File reading in Python/Jupyter

  1. Working with files on CoLab
  2. Finding the input file
  3. Opening local files and text file issues

1. Data files and CoLab

  1. For this example, assume you have a file called "fred.txt" on your laptop containing at least a couple of lines of text that you want to open in Python in CoLab.

  2. Upload the file into the CoLab Notebooks subdirectory of your Google Drive

  3. Allow CoLab to mount your Google drive for file reading/writing. Execute the following in a CoLab cell:

from google.colab import drive
drive.mount('/content/gdrive')

This will immediately demand an authorization code, and give you a link to create one. Go to the link, get the code and copy it into the space provided, hit Enter. If all goes well, CoLab can now see the files in your Google Drive .

  1. Connect to the directory containing your uploaded file.

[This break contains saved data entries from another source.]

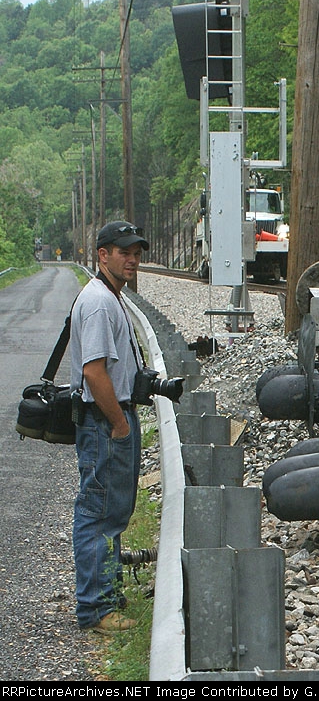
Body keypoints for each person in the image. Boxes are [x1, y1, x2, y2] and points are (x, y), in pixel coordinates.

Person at [69, 221, 149, 633]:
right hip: (106, 421)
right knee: (99, 515)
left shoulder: (111, 296)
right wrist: (119, 424)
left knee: (111, 514)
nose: (132, 259)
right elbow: (94, 372)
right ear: (103, 254)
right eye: (123, 252)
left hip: (111, 419)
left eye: (136, 252)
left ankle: (106, 597)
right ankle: (96, 610)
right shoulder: (100, 302)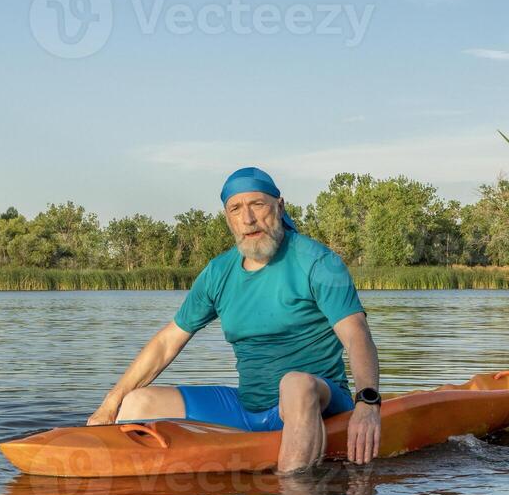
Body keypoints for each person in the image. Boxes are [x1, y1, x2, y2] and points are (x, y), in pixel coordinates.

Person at [87, 167, 382, 474]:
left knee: (294, 384)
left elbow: (356, 335)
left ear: (279, 206)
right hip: (247, 409)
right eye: (236, 209)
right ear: (228, 218)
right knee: (137, 403)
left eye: (257, 204)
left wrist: (368, 404)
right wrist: (111, 402)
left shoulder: (319, 263)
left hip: (318, 401)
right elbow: (166, 343)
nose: (248, 218)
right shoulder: (218, 273)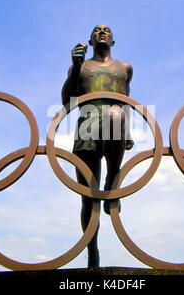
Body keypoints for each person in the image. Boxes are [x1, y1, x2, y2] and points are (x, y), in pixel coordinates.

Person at [61, 24, 134, 268]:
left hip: (114, 125)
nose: (101, 32)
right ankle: (92, 252)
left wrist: (127, 131)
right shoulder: (80, 67)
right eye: (96, 30)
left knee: (115, 114)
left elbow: (126, 102)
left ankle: (112, 180)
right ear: (90, 41)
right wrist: (75, 68)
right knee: (88, 199)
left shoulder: (124, 68)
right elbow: (66, 101)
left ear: (113, 40)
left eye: (107, 30)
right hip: (86, 129)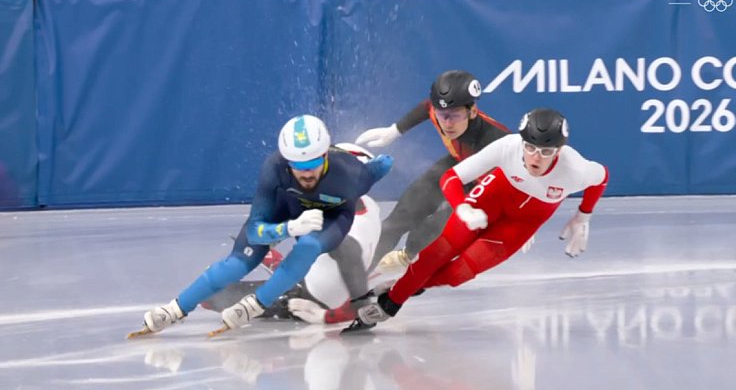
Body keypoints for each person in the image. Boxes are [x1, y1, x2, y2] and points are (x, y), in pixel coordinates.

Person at [347, 108, 609, 330]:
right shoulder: (507, 148)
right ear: (521, 142)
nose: (535, 158)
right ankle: (388, 306)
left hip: (522, 223)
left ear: (559, 151)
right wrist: (461, 208)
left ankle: (402, 284)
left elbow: (602, 177)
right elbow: (450, 178)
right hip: (492, 199)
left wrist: (583, 216)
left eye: (545, 151)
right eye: (529, 147)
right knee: (436, 253)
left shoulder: (575, 169)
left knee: (458, 274)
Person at [131, 115, 393, 337]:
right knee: (236, 263)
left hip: (330, 217)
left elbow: (378, 169)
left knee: (309, 246)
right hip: (287, 210)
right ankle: (174, 309)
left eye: (313, 164)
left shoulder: (352, 176)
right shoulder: (273, 168)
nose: (307, 174)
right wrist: (287, 229)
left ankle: (257, 303)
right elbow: (257, 229)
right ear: (286, 161)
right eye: (298, 166)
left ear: (326, 156)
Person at [200, 144, 403, 325]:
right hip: (322, 279)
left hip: (313, 294)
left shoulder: (330, 208)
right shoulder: (369, 207)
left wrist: (336, 313)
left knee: (212, 295)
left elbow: (349, 253)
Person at [355, 70, 509, 274]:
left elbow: (528, 173)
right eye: (442, 115)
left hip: (485, 187)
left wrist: (517, 216)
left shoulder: (499, 142)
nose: (447, 123)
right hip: (457, 165)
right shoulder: (438, 112)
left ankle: (411, 258)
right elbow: (427, 107)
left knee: (428, 233)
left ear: (473, 111)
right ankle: (355, 278)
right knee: (397, 221)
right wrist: (394, 130)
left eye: (455, 115)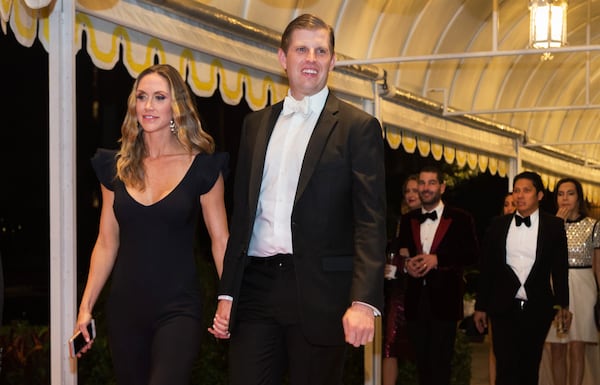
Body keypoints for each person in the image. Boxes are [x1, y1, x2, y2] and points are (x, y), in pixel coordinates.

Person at [209, 13, 387, 385]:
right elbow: (242, 216)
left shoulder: (358, 127)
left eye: (321, 51)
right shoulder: (254, 125)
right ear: (282, 58)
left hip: (321, 293)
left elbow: (371, 220)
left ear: (333, 61)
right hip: (256, 286)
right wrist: (228, 292)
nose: (311, 58)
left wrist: (363, 302)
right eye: (302, 49)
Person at [74, 64, 229, 385]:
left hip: (179, 308)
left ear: (176, 107)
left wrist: (230, 297)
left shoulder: (202, 168)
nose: (148, 105)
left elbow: (220, 240)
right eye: (142, 97)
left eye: (159, 97)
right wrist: (85, 307)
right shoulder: (116, 168)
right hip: (125, 309)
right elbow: (106, 240)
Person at [474, 171, 570, 385]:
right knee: (505, 366)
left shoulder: (554, 226)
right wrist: (481, 306)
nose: (520, 195)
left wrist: (563, 304)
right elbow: (487, 268)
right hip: (502, 306)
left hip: (538, 306)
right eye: (517, 190)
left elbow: (560, 268)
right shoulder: (498, 225)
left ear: (540, 195)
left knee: (529, 367)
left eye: (526, 190)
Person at [397, 165, 479, 385]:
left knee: (441, 364)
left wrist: (438, 260)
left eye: (431, 183)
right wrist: (407, 265)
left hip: (445, 302)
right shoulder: (408, 219)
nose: (425, 188)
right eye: (422, 183)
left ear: (442, 187)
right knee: (421, 364)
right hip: (415, 302)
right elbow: (399, 252)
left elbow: (472, 254)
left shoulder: (461, 218)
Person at [544, 178, 600, 385]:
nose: (565, 198)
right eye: (560, 193)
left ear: (579, 197)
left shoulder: (593, 226)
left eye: (570, 193)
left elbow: (597, 265)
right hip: (556, 286)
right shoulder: (548, 224)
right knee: (557, 346)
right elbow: (544, 257)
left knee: (577, 346)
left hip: (584, 286)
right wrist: (556, 225)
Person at [383, 175, 421, 385]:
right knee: (390, 347)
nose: (410, 194)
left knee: (423, 351)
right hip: (398, 294)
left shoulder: (429, 221)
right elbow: (393, 253)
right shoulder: (400, 222)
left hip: (421, 295)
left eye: (415, 190)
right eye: (407, 191)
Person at [487, 191, 517, 385]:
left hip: (521, 297)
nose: (509, 208)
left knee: (516, 349)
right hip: (497, 296)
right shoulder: (495, 229)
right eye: (506, 204)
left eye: (513, 203)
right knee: (495, 347)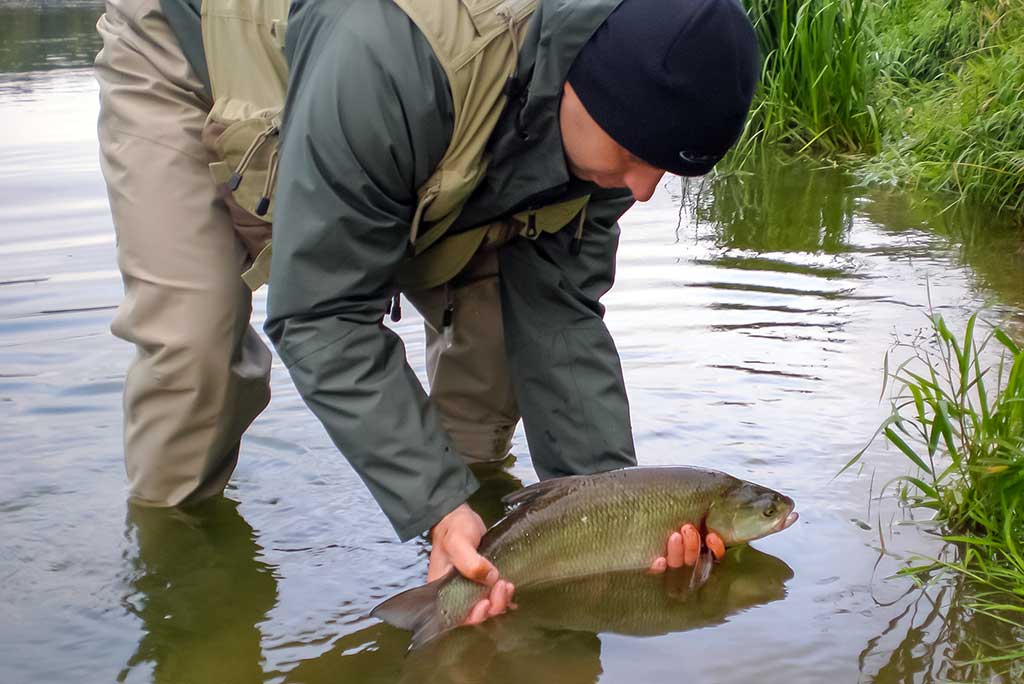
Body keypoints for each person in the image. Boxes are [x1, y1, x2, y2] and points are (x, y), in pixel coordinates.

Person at [95, 0, 758, 624]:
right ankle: (178, 591)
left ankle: (469, 563)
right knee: (195, 349)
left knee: (497, 333)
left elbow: (559, 319)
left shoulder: (612, 121)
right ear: (584, 86)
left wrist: (619, 506)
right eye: (638, 157)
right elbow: (322, 311)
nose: (643, 190)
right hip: (199, 53)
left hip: (410, 109)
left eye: (667, 170)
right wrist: (433, 500)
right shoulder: (390, 58)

To find that directory, import the "os" library, and use its "listdir" and "chdir" methods to find and connect to the Colab Notebooks directory, or wherever you uploaded "fred.txt".

  2. Open the file in Python for reading

In [0]:
from google.colab import drive
drive.mount('/content/gdrive')
Go to this URL in a browser: https://accounts.google.com/o/oauth2/auth?client_id=947318989803-6bn6qk8qdgf4n4g3pfee6491hc0brc4i.apps.googleusercontent.com&redirect_uri=urn%3Aietf%3Awg%3Aoauth%3A2.0%3Aoob&scope=email%20https%3A%2F%2Fwww.googleapis.com%2Fauth%2Fdocs.test%20https%3A%2F%2Fwww.googleapis.com%2Fauth%2Fdrive%20https%3A%2F%2Fwww.googleapis.com%2Fauth%2Fdrive.photos.readonly%20https%3A%2F%2Fwww.googleapis.com%2Fauth%2Fpeopleapi.readonly&response_type=code

Enter your authorization code:
··········
Mounted at /content/gdrive
In [0]:
import os
# Verify the location of the Colab Notebooks directory by listing its files...
# ...and you should see the "fred.txt" filename in the list
print (sorted(os.listdir('gdrive/My Drive/Colab Notebooks')))
# Connect to that directory:
os.chdir('gdrive/My Drive/Colab Notebooks')
# Now you should be able to open "fred.txt" for reading
['AI-HW-1.ipynb', 'BinTree.ipynb', 'CSP-LogicPuzzle2.ipynb', 'File Reading.ipynb', 'Python review - 1.ipynb', 'PythonReview-1 (1).ipynb', 'PythonReview-1.ipynb', 'Untitled.ipynb', 'Untitled0.ipynb', 'Untitled1.ipynb', 'Untitled2.ipynb', 'Untitled3.ipynb', 'Untitled4.ipynb', 'Untitled5.ipynb', 'Untitled6.ipynb', 'Untitled7.ipynb', 'Untitled8.ipynb', 'Untitled9.ipynb', 'dictall.txt', 'fred.txt', 'pre_input (1).txt', 'pre_input.txt']
first line
second line

Finding Files

Use the "listdir" and "chdir" methods of the "os" library to display and connect to directories:

import os

# os.listdir(dirname) returns the list of filenames in the named directory
filenames = os.listdir(dirname)
# or, for the current dir:
filenames = os.listdir('.')

# connect to a directory with
os.chdir(dirname)

3. Opening local files

  1. It's of course, easiest if your data files are in the same directory as your Python or Notebook file.

  2. There's a line-ending issue that arises if the source of your data files is a Windows system. On Windows, the normal text line-ending is "\r\n", not "\n". So...

try:
  fp = open('fred.txt','r')
  s = fp.read()
  fp.close()
  if '\r\n' in s:
    lines = s.split('\r\n')
  else:
    lines = s.split('\n')
except:
  print ("Dunno where fred.txt is, but it ain't here.")